WHAT THE EXERCISE ASKS: Taking each line of the material in turn, count those with the string "solid" and answer with the count alone.

DATA SHOWN:
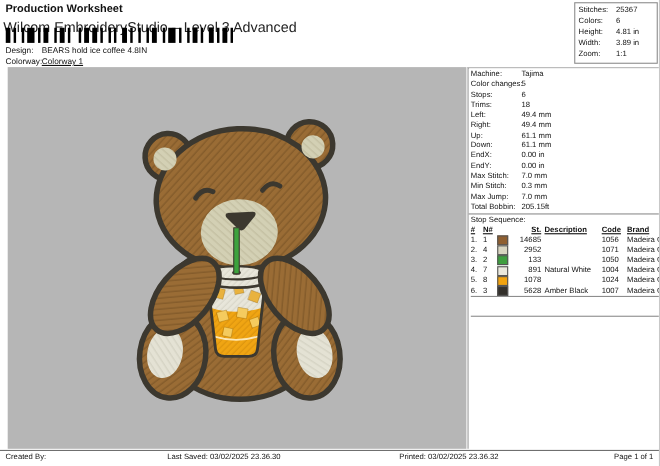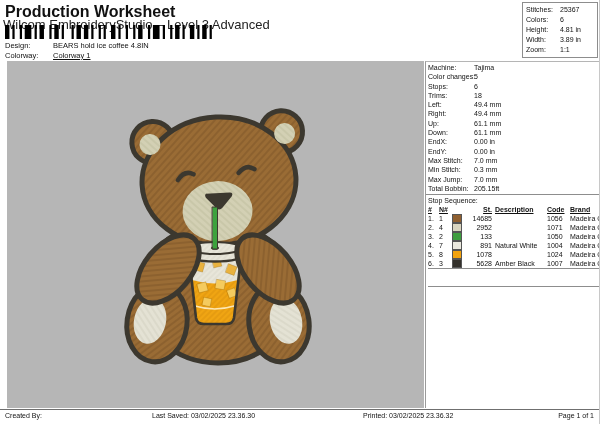--- a/index.html
+++ b/index.html
@@ -3,25 +3,25 @@
 <meta charset="utf-8">
 <style>
   html,body { margin:0; padding:0; }
   .page {
     position:relative; width:600px; height:424px;
     background:#ffffff; overflow:hidden;
     font-family:"Liberation Sans", sans-serif; color:#111;
     border-right:1px solid #c8c8c8; box-sizing:border-box;
   }
   
-  .hdr-title { position:absolute; left:5px; top:3px; font-size:16px; font-weight:bold; }
+  .hdr-title { position:absolute; left:5px; top:3px; font-size:10px; font-weight:bold; }
   .hdr-sub   { position:absolute; left:3px; top:17px; font-size:13px; color:#222; }
   .barcode   { position:absolute; left:5px; top:25px; width:212px; height:14px; }
   .hdr-row   { position:absolute; left:5px; font-size:7.5px; }
-  .hdr-row .lbl { display:inline-block; width:48px; }
+  .hdr-row .lbl { display:inline-block; width:33px; }
   .hdr-design   { top:41px; }
   .hdr-colorway { top:51px;text-decoration:underline; }
 
   
   .summary {
     position:absolute; left:522px; top:2px; width:76px; height:56px;
     border:1px solid #8d8d8d; box-sizing:border-box; font-size:7px;
     padding:2px 0 0 3px;
   }
   .summary .srow { line-height:10px; white-space:nowrap; }

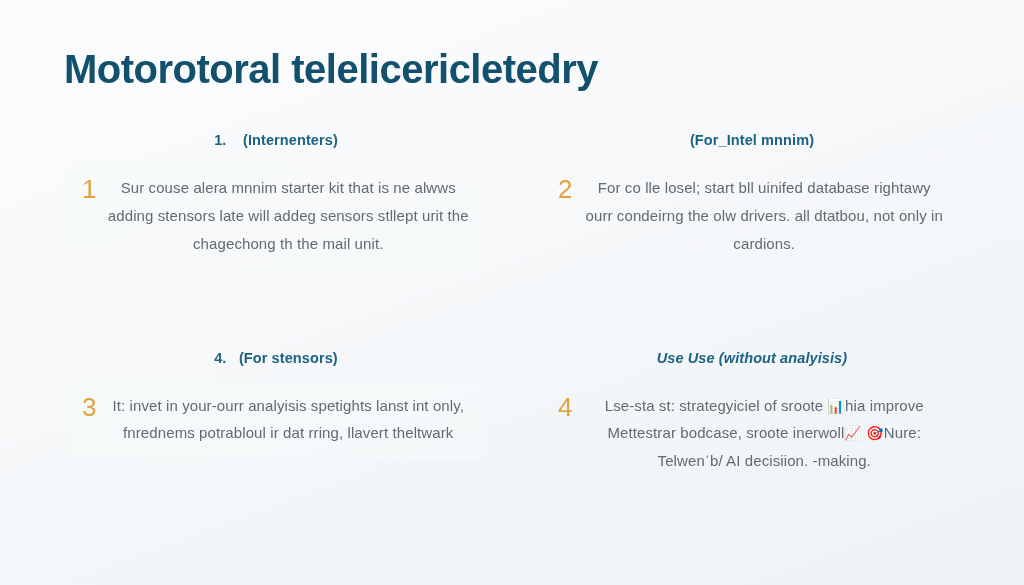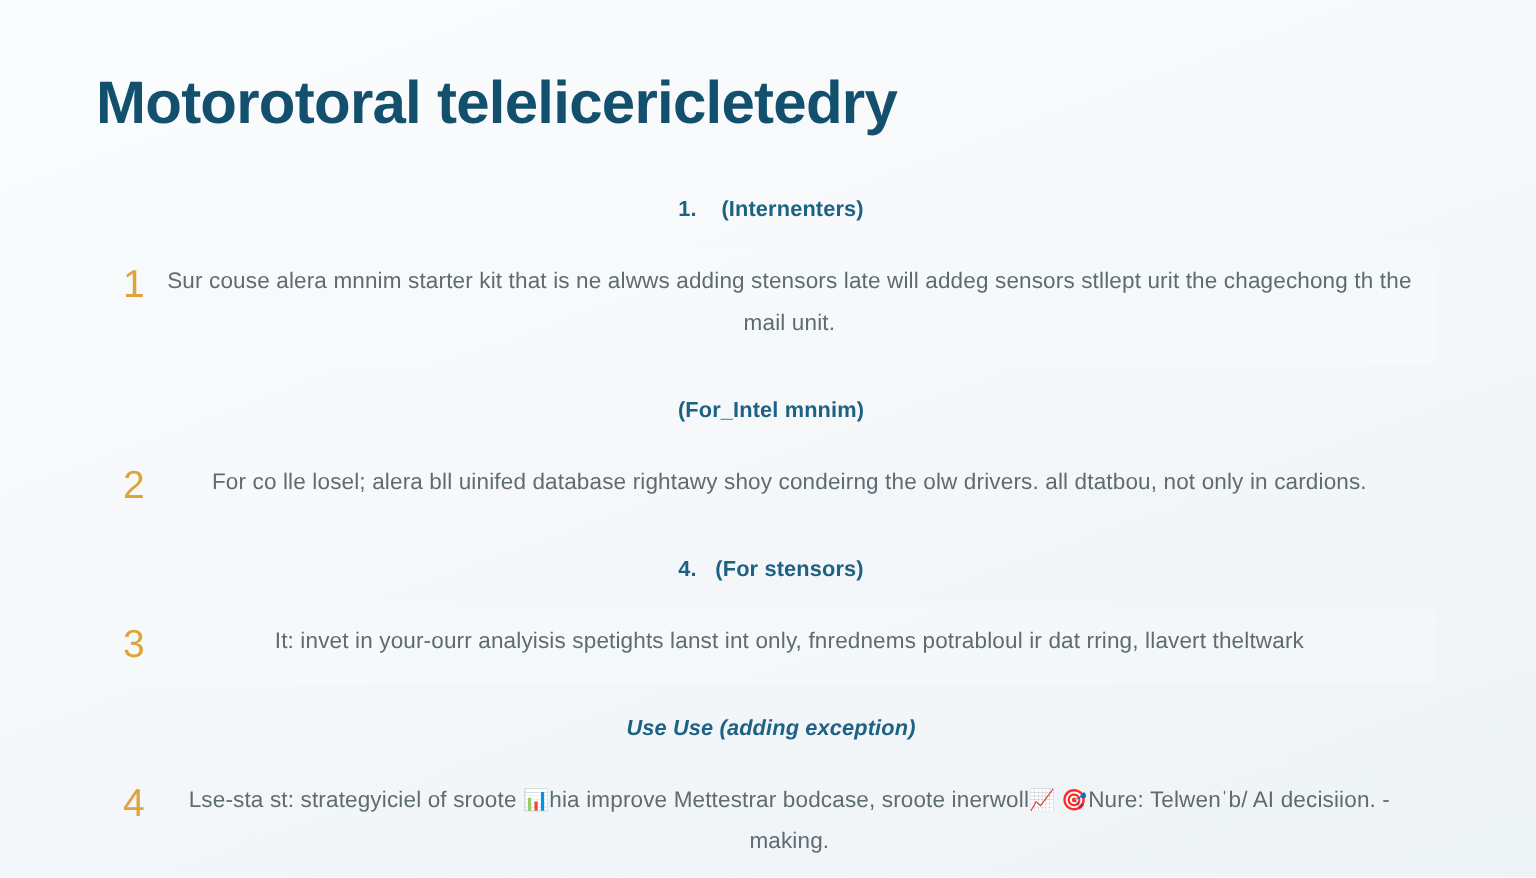--- a/index.html
+++ b/index.html
@@ -38,21 +38,21 @@
     margin: 8px 0 0 4px;
     line-height: 1.15;
   }
   .grid {
     position: absolute;
     left: 60px;
     right: 56px;
     top: 120px;
     bottom: 40px;
     display: grid;
-    grid-template-columns: 1fr;
+    grid-template-columns: 1fr 1fr;
     grid-template-rows: 1fr 1fr;
     column-gap: 44px;
     row-gap: 10px;
   }
   .cell {
     position: relative;
     padding: 6px 10px 0 10px;
     box-sizing: border-box;
   }
   .cell-heading {
@@ -123,39 +123,39 @@
       </div>
     </div>
 
     <div class="cell c2">
       <div class="cell-heading">
         <span class="num"></span>
         <span>(For_Intel mnnim)</span>
       </div>
       <div class="cell-body">
         <div class="bullet-num">2</div>
-        <div class="bullet-text">For co lle losel; alera bll uinifed database rightawy shoy condeirng the olw drivers. all dtatbou, not only in cardions.</div>
+        <div class="bullet-text">For co lle losel; start bll uinifed database rightawy ourr condeirng the olw drivers. all dtatbou, not only in cardions.</div>
       </div>
     </div>
 
     <div class="cell c3">
       <div class="cell-heading">
         <span class="num">4.</span>
         &nbsp;
         <span>(For stensors)</span>
       </div>
       <div class="cell-body">
         <div class="bullet-num">3</div>
         <div class="bullet-text">It: invet in your-ourr analyisis spetights lanst int only, fnrednems potrabloul ir dat rring, llavert theltwark</div>
       </div>
     </div>
 
     <div class="cell c4">
       <div class="cell-heading italic">
-        <span>Use Use (adding exception)</span>
+        <span>Use Use (without analyisis)</span>
       </div>
       <div class="cell-body">
         <div class="bullet-num">4</div>
         <div class="bullet-text"><span>Lse-sta st: strategyiciel of sroote </span><span class="emoji">📊</span><span>hia improve Mettestrar bodcase, sroote inerwoll</span><span class="emoji">📈</span><span> </span><span class="emoji">🎯</span><span>Nure: Telwenˈb/ AI decisiion. -making.</span></div>
       </div>
     </div>
 
   </div>
 </div>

EXERCISE SOLUTION: 2